Although this is already my third column on Geek Time, the challenge remains significant. From the research I conducted in the cold winter to the completion of this column in the scorching summer, it has been a continuous effort for nearly half a year, with a considerable amount of my spare time devoted to it. However, I believe it has been worthwhile.

Compared to the previous two columns, which covered the HTTP protocol and C++ language, my experience with Kubernetes is relatively short. Therefore, my knowledge and expertise in this area are not as profound. Writing articles is no longer as effortless as before. I have to repeatedly consult documentation and conduct experiments to ensure accuracy. The whole process has had its ups and downs. Now that the course is over, looking back, it serves as both a reflection on my own Kubernetes abilities and a summary of what I have gained.

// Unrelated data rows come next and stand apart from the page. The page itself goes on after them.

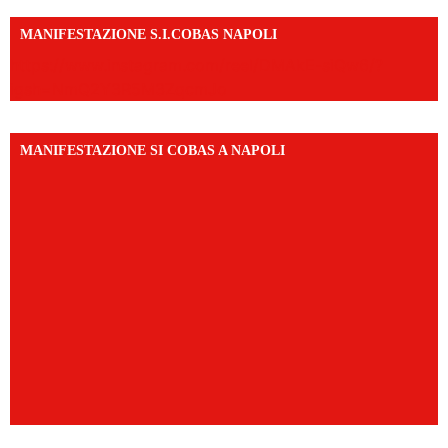
MANIFESTAZIONE S.I.COBAS NAPOLI
https://www.instagram.com/reel/DMAkE-siQw6/?
igsh=NmQ2Y3R5M3ZqcmJo
MANIFESTAZIONE SI COBAS A NAPOLI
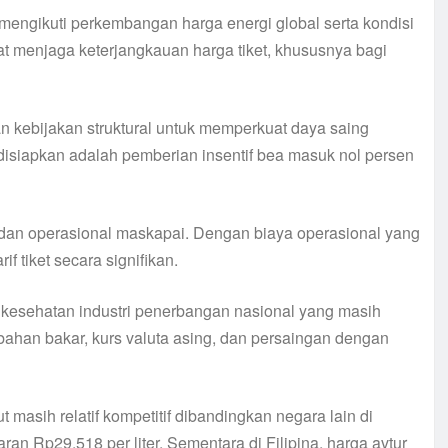
i mengikuti perkembangan harga energi global serta kondisi
pat menjaga keterjangkauan harga tiket, khususnya bagi
n kebijakan struktural untuk memperkuat daya saing
 disiapkan adalah pemberian insentif bea masuk nol persen
dan operasional maskapai. Dengan biaya operasional yang
f tiket secara signifikan.
 kesehatan industri penerbangan nasional yang masih
bahan bakar, kurs valuta asing, dan persaingan dengan
 masih relatif kompetitif dibandingkan negara lain di
ran Rp29.518 per liter. Sementara di Filipina, harga avtur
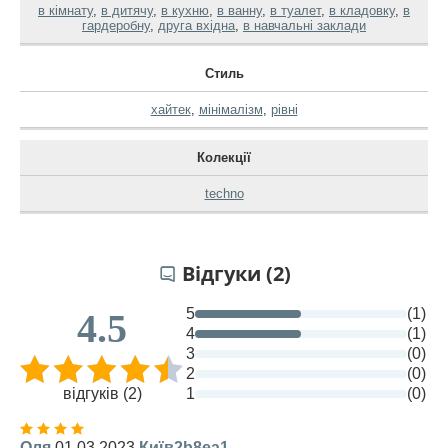
в кімнату
,
в дитячу
,
в кухню
,
в ванну
,
в туалет
,
в кладовку
,
в
гардеробну
,
друга вхідна
,
в навчальні заклади
Стиль
хайтек
,
мінімалізм
,
рівні
Колекції
techno
Відгуки (2)
5
(1)
4.5
4
(1)
3
(0)
2
(0)
відгуків (2)
1
(0)
Оля
01.03.2023
Київ2b8ea1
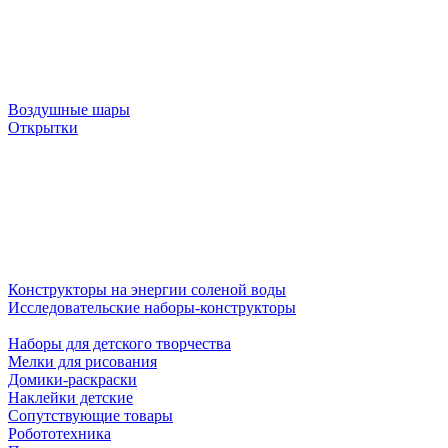
Воздушные шары
Открытки
Конструкторы на энергии соленой воды
Исследовательские наборы-конструкторы
Наборы для детского творчества
Мелки для рисования
Домики-раскраски
Наклейки детские
Сопутствующие товары
Робототехника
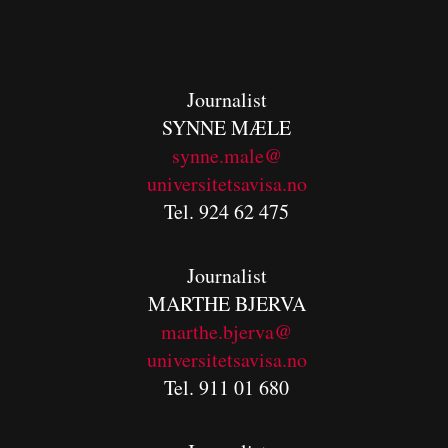
Journalist
SYNNE MÆLE
synne.male@
universitetsavisa.no
Tel. 924 62 475
Journalist
MARTHE BJERVA
m
arthe.bjerva@
universitetsavisa.no
Tel. 911 01 680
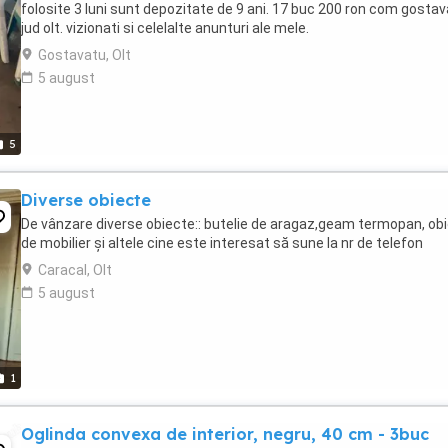
folosite 3 luni sunt depozitate de 9 ani. 17 buc 200 ron com gosta
jud olt. vizionati si celelalte anunturi ale mele.
Gostavatu, Olt
5 august
5
Diverse obiecte
De vânzare diverse obiecte:: butelie de aragaz,geam termopan, ob
de mobilier și altele cine este interesat să sune la nr de telefon
Caracal, Olt
5 august
1
Oglinda convexa de interior, negru, 40 cm - 3buc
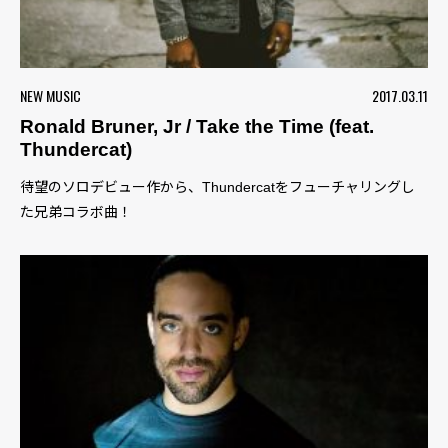
NEW MUSIC
2017.03.11
Ronald Bruner, Jr / Take the Time (feat.
Thundercat)
待望のソロデビュー作から、Thundercatをフューチャリングし
た兄弟コラボ曲！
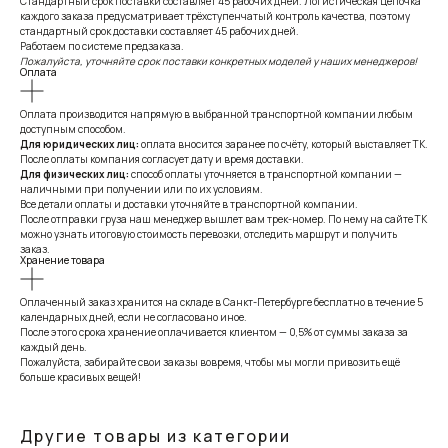
Стандартный срок поставки составляет 45 рабочих дней. Логистическая цепочка
каждого заказа предусматривает трёхступенчатый контроль качества, поэтому
стандартный срок доставки составляет 45 рабочих дней.
Работаем по системе предзаказа.
Пожалуйста, уточняйте срок поставки конкретных моделей у наших менеджеров!
Оплата
Оплата производится напрямую в выбранной транспортной компании любым
доступным способом.
Для юридических лиц:
оплата вносится заранее по счёту, который выставляет ТК.
После оплаты компания согласует дату и время доставки.
Для физических лиц:
способ оплаты уточняется в транспортной компании —
наличными при получении или по их условиям.
Все детали оплаты и доставки уточняйте в транспортной компании.
После отправки груза наш менеджер вышлет вам трек-номер. По нему на сайте ТК
можно узнать итоговую стоимость перевозки, отследить маршрут и получить
заказ.
Хранение товара
Оплаченный заказ хранится на складе в Санкт-Петербурге бесплатно в течение 5
календарных дней, если не согласовано иное.
После этого срока хранение оплачивается клиентом — 0,5% от суммы заказа за
каждый день.
Пожалуйста, забирайте свои заказы вовремя, чтобы мы могли привозить ещё
больше красивых вещей!
Другие товары из категории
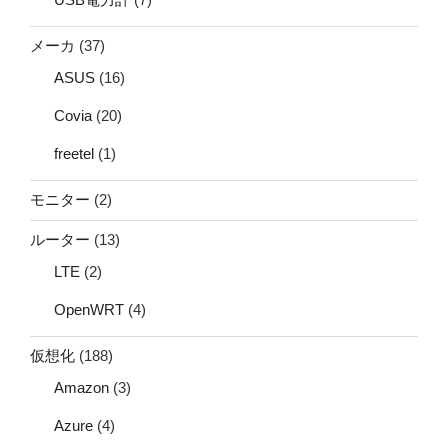
メーカ
(37)
ASUS
(16)
Covia
(20)
freetel
(1)
モニター
(2)
ルーター
(13)
LTE
(2)
OpenWRT
(4)
仮想化
(188)
Amazon
(3)
Azure
(4)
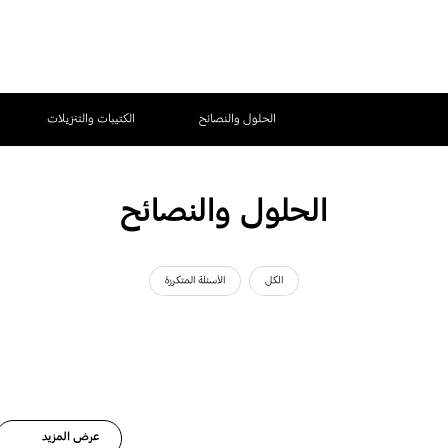
الحلول والنصائح
الكتيبات والتنزيلات
الحلول والنصائح
الكل
الأسئلة المتكررة
عرض المزيد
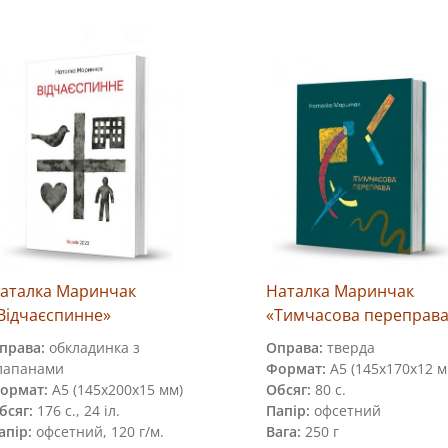
аталка Маринчак
Наталка Маринчак
Відчаєспинне»
«Тимчасова переправа
права:
обкладинка з
Оправа:
тверда
лапанами
Формат:
А5 (145х170х12 м
ормат:
А5 (145х200х15 мм)
Обсяг:
80 с.
бсяг:
176 с., 24 іл.
Папір:
офсетний
апір:
офсетний, 120 г/м.
Вага:
250 г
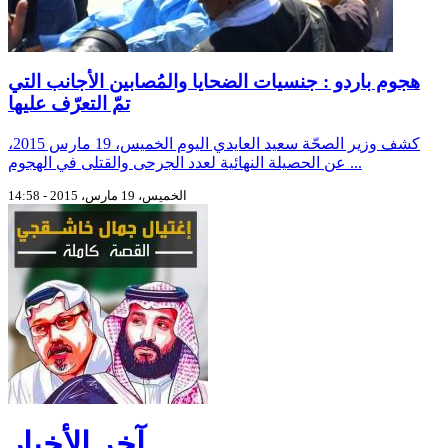
هجوم باردو : جنسيات الضحايا والمُصابين الأجانب التي
تمّ التعرّف عليها
كشف وزير الصحّة سعيد العايدي اليوم الخميس، 19 مارس 2015،
عن الحصيلة النهائية لعدد الجرحى والقتلى في الهجوم ...
الخميس، 19 مارس، 2015 - 14:58
آخر الأخبار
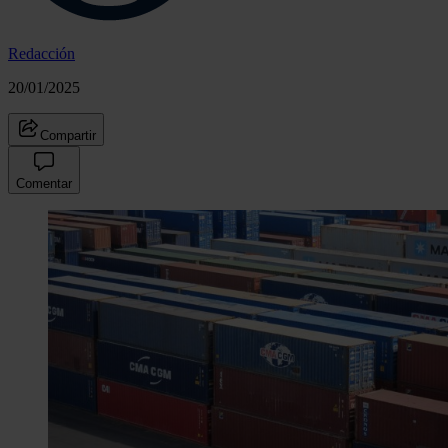
Redacción
20/01/2025
Compartir
Comentar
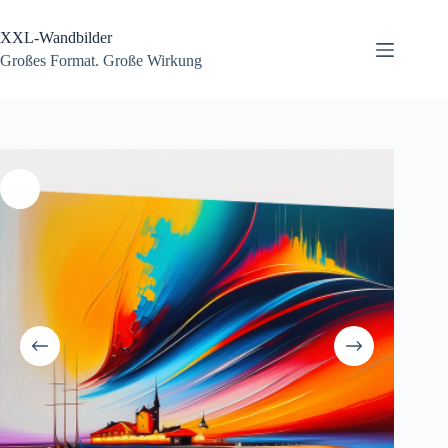
Zum
Inhalt
XXL-Wandbilder
springen
Großes Format. Große Wirkung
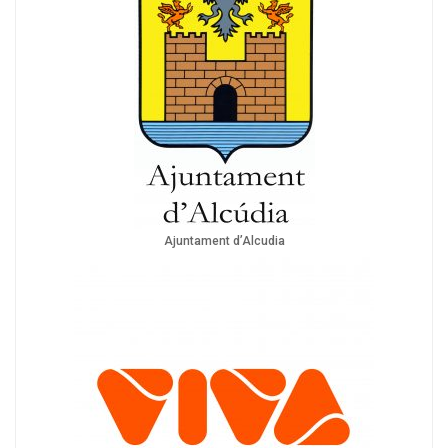
Ajuntament d’Alcudia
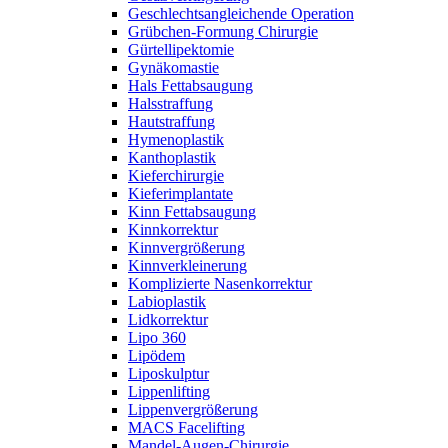
Geschlechtsangleichende Operation
Grübchen-Formung Chirurgie
Gürtellipektomie
Gynäkomastie
Hals Fettabsaugung
Halsstraffung
Hautstraffung
Hymenoplastik
Kanthoplastik
Kieferchirurgie
Kieferimplantate
Kinn Fettabsaugung
Kinnkorrektur
Kinnvergrößerung
Kinnverkleinerung
Komplizierte Nasenkorrektur
Labioplastik
Lidkorrektur
Lipo 360
Lipödem
Liposkulptur
Lippenlifting
Lippenvergrößerung
MACS Facelifting
Mandel-Augen-Chirurgie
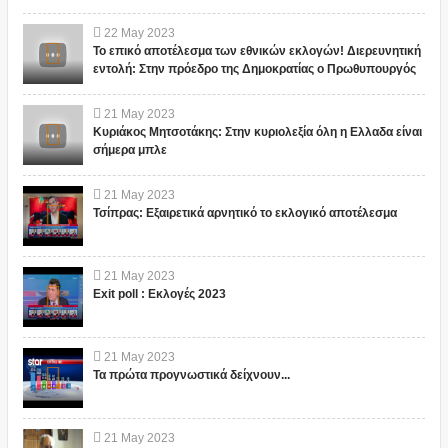
22
May
2023
Το επικό αποτέλεσμα των εθνικών εκλογών! Διερευνητική
εντολή: Στην πρόεδρο της Δημοκρατίας ο Πρωθυπουργός
21
May
2023
Κυριάκος Μητσοτάκης: Στην κυριολεξία όλη η Ελλαδα είναι
σήμερα μπλε
21
May
2023
Τσίπρας: Εξαιρετικά αρνητικό το εκλογικό αποτέλεσμα
21
May
2023
Exit poll : Εκλογές 2023
21
May
2023
Τα πρώτα προγνωστικά δείχνουν...
21
May
2023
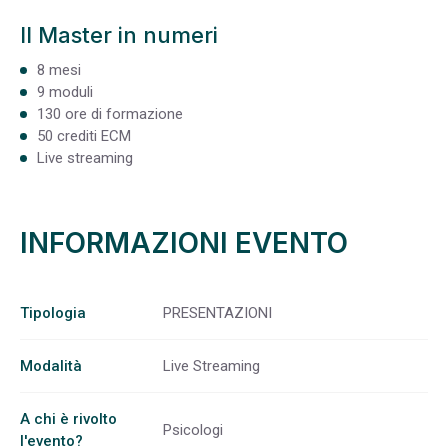
Il Master in numeri
8 mesi
9 moduli
130 ore di formazione
50 crediti ECM
Live streaming
INFORMAZIONI EVENTO
Tipologia
PRESENTAZIONI
Modalità
Live Streaming
A chi è rivolto
Psicologi
l'evento?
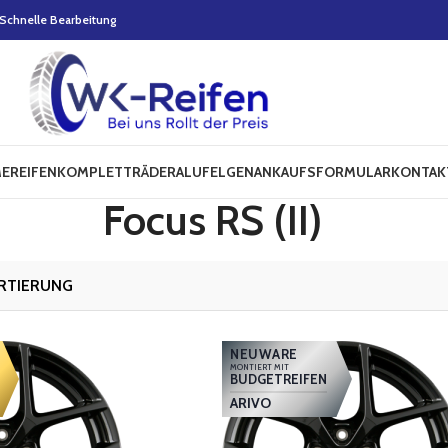
Schnelle Bearbeitung
E
REIFEN
KOMPLETTRÄDER
ALUFELGEN
ANKAUFSFORMULAR
KONTAK
Focus RS (II)
NEUWARE
MONTIERT MIT
BUDGETREIFEN
ARIVO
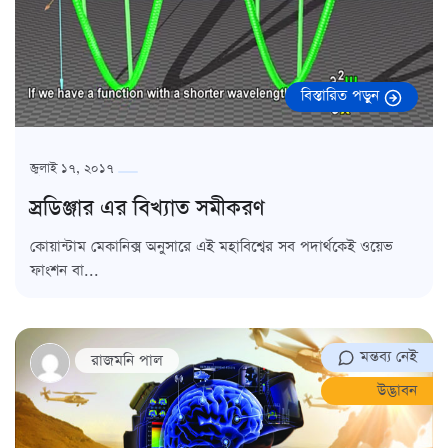
বিস্তারিত পড়ুন
জুলাই ১৭, ২০১৭
স্রডিঞ্জার এর বিখ্যাত সমীকরণ
কোয়ান্টাম মেকানিক্স অনুসারে এই মহাবিশ্বের সব পদার্থকেই ওয়েভ
ফাংশন বা...
মন্তব্য নেই
রাজমনি পাল
উদ্ভাবন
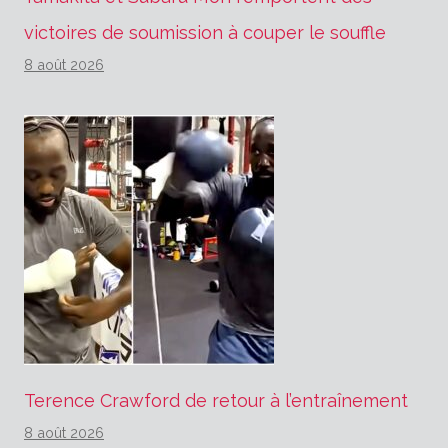
victoires de soumission à couper le souffle
8 août 2026
Terence Crawford de retour à l’entraînement
8 août 2026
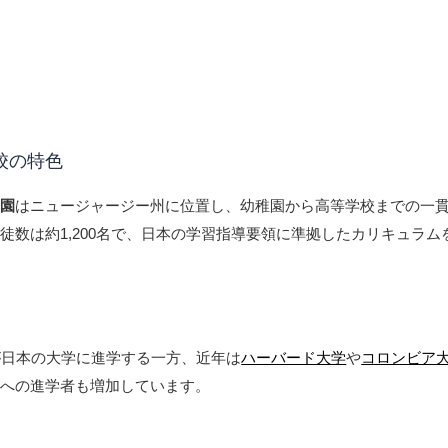
校の特色
学園
はニュージャージー州に位置し、幼稚園から高等学校までの一
徒数は約1,200名で、日本の学習指導要領に準拠したカリキュラム
が日本の大学に進学する一方、近年は
ハーバード大学
や
コロンビア
学への進学者も増加しています。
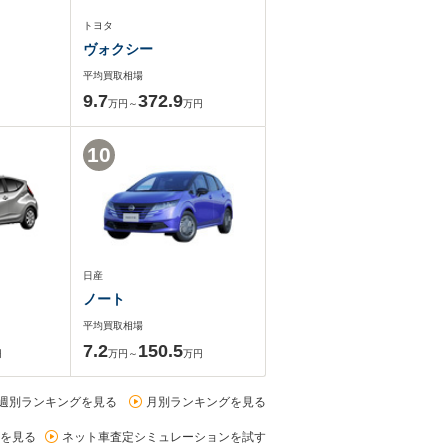
トヨタ
ヴォクシー
平均買取相場
9.7
372.9
万円～
万円
10
日産
ノート
平均買取相場
7.2
150.5
円
万円～
万円
週別ランキングを見る
月別ランキングを見る
を見る
ネット車査定シミュレーションを試す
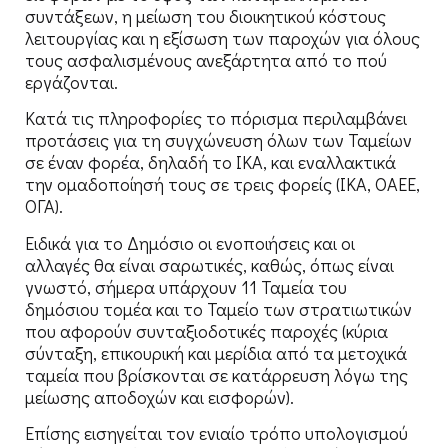
συντάξεων, η μείωση του διοικητικού κόστους
λειτουργίας και η εξίσωση των παροχών για όλους
τους ασφαλισμένους ανεξάρτητα από το πού
εργάζονται.
Κατά τις πληροφορίες το πόρισμα περιλαμβάνει
προτάσεις για τη συγχώνευση όλων των Ταμείων
σε έναν φορέα, δηλαδή το ΙΚΑ, και εναλλακτικά
την ομαδοποίησή τους σε τρεις φορείς (ΙΚΑ, ΟΑΕΕ,
ΟΓΑ).
Ειδικά για το Δημόσιο οι ενοποιήσεις και οι
αλλαγές θα είναι σαρωτικές, καθώς, όπως είναι
γνωστό, σήμερα υπάρχουν 11 Ταμεία του
δημόσιου τομέα και το Ταμείο των στρατιωτικών
που αφορούν συνταξιοδοτικές παροχές (κύρια
σύνταξη, επικουρική και μερίδια από τα μετοχικά
ταμεία που βρίσκονται σε κατάρρευση λόγω της
μείωσης αποδοχών και εισφορών).
Επίσης εισηγείται τον ενιαίο τρόπο υπολογισμού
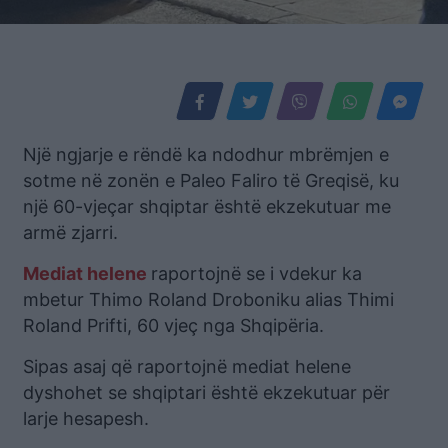
Një ngjarje e rëndë ka ndodhur mbrëmjen e
sotme në zonën e Paleo Faliro të Greqisë, ku
një 60-vjeçar shqiptar është ekzekutuar me
armë zjarri.
Mediat helene
raportojnë se i vdekur ka
mbetur Thimo Roland Droboniku alias Thimi
Roland Prifti, 60 vjeç nga Shqipëria.
Sipas asaj që raportojnë mediat helene
dyshohet se shqiptari është ekzekutuar për
larje hesapesh.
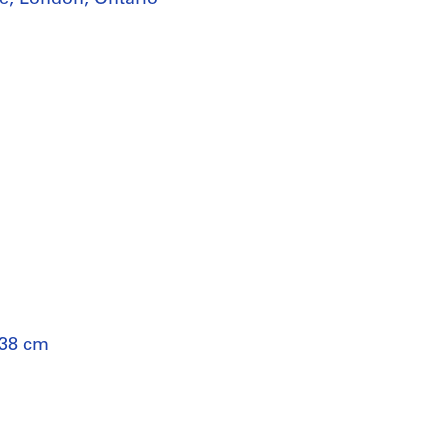
 38 cm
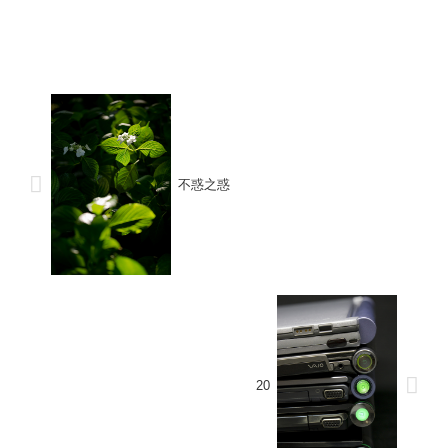
不惑之惑
20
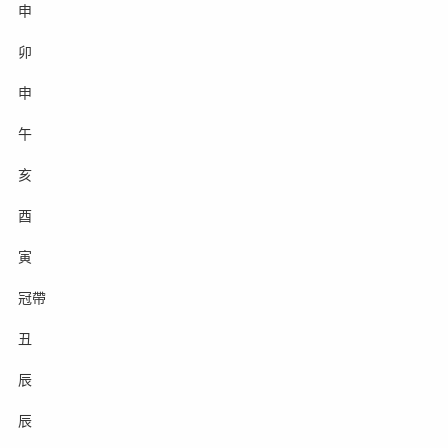
申
卯
申
午
亥
酉
寅
冠帶
丑
辰
辰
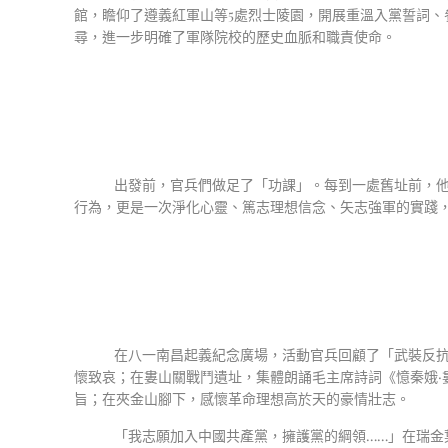
館，瞻仰了遵義紅軍山等5處烈士陵園，開展重溫入黨誓詞
尋，進一步明確了軍隊院校的歷史血脈和職責使命。
出發前，官兵們做足了「功課」。每到一處舊址前，他
行為，更是一次淨化心靈、篤志理想信念、矢志強軍的實踐
在八一南昌起義紀念廣場，活動官兵回顧了「武裝反抗
懷致哀；在婁山關戰鬥遺址，集體朗誦毛主席詩詞《憶秦娥·
旨；在夾金山腳下，感懷革命理想高於天的豪情壯志。
「我志願加入中國共產黨，擁護黨的綱領……」在瑞金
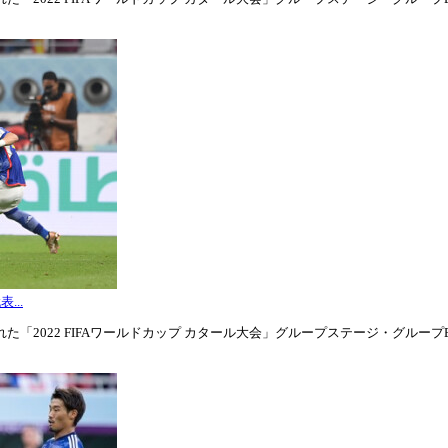
...
「2022 FIFAワールドカップ カタール大会」グループステージ・グループE第3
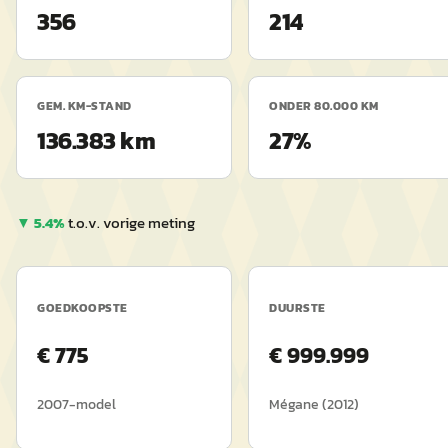
356
214
GEM. KM-STAND
ONDER 80.000 KM
136.383 km
27%
▼
5.4
%
t.o.v. vorige meting
GOEDKOOPSTE
DUURSTE
€
775
€
999.999
2007
-model
Mégane
(
2012
)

However, due to the depth and breadth of Kubernetes knowledge, even though I have tried my best to explain everything clearly, each lesson in the course is only about 15 minutes long, significantly longer than the 10-minute lessons in the previous two columns. This has increased the workload considerably, but I still feel that only a small portion of the knowledge has been fully covered. Other useful and relevant content can only be briefly mentioned, which is somewhat regrettable.

In the future, if there is an opportunity, I would like to periodically add some “extra content” just like I did with the previous two columns. This way, I can share my latest understanding and insights on Kubernetes, allowing us to continue learning and progressing together.

Additionally, I have noticed that some students have repeatedly mentioned “production systems” in their comments. This requirement might be too high for me, as I am not directly involved in system operations. Setting up a Kubernetes environment is only for the convenience of my own development and testing. When it comes to deploying applications to production, I would seek the assistance of dedicated operations colleagues. Real-world production environments are much more complex than virtual machine environments, and I simply don’t have the time or ability to fully understand all of it. For that, I apologize.

I wonder if you have been silently learning all this time. On this day when the column is coming to an end, I really hope to see your presence in the comments section, to hear about your thoughts and gains from studying this column. If you have any feedback or suggestions for the course, please feel free to fill out this questionnaire.

With that being said, let us bid farewell and say “goodbye” here.

I wish you consider this as the starting point of a new journey, full of confidence and hope, marching confidently towards the Kubernetes new world full of endless possibilities, and forging your own path to success!